While she knew she would have to relinquish me during the pregnancy,
she did not sign the 'Consent for Adoption form' for another three
months. She struggled with her decision. After she signed the forms
she visited the social worker again needing reassurance about my
progress in my new home.
I met my foster mother once, a chance meeting in a mall. I would
not have known her if my father had not told me who she was. I was
an adolescent, awkward and shy and did not say much. Looking back
I wished I had asked her questions. I would have liked to see the
house I spent those first four months of my life in. I dream often
of houses, most creative amalgamations of past spaces. Does that
house surface somewhere like a ghostly BLUEPRINT?
My mother tells me the story of my rocking behavior the first year
I lived with them. I would rock so hard that the crib, on wheels,
would cross the room. I always thought this widely funny, especially
the story of her not being able to enter the room because the crib
was butted against the door. I realize now that it was a source
of anxiety for my mom as she worried about my adapting to another
new environment.
Studies have shown that the stress of continually adapting to new
situations at an early age can manifest itself in rocking behavior.

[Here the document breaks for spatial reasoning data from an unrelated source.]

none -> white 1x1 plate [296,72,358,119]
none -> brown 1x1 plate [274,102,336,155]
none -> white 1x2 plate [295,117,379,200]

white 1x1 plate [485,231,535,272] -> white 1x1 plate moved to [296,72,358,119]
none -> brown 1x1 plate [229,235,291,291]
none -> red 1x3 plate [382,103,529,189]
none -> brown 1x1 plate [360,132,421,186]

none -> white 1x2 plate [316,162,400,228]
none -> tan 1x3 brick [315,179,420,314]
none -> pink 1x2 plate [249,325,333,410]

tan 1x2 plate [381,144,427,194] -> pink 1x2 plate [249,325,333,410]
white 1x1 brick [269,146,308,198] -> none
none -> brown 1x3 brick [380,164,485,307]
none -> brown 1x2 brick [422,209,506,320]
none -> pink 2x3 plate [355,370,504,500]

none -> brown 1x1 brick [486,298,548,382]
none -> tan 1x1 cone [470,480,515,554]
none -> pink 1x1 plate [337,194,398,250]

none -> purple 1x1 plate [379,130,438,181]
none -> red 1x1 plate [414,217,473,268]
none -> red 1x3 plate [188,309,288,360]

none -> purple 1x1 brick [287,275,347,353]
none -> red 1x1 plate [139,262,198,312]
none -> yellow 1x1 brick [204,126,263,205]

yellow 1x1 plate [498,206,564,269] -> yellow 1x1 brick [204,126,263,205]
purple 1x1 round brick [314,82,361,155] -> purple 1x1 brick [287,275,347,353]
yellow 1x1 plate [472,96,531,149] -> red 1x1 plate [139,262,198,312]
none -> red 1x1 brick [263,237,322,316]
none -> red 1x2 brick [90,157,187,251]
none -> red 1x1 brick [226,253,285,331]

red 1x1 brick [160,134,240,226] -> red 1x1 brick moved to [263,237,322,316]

The term MULTIPLE DISLOCATIONS is used
to describe the adjustment of the child from the initial separation
from the birthmother to the foster mother to the adoptive mother
and the effect of these changes on the consolidation of a cohesive
core self. 1
When I met my birth mother and we exchanged childhood stories,
I found out that I came from a long line of ROCKERS
that is, rocking chair fanatics. When I told my mother she
laughed but was saddened. She felt like she would have been 'better
equiped' to deal with the rocking situation had she know this little
tidbit of information. Seems to me the unknown created by
the closed system of adoption created a lot of unnecessary
anxiety for both my birthmother and adoptive mother.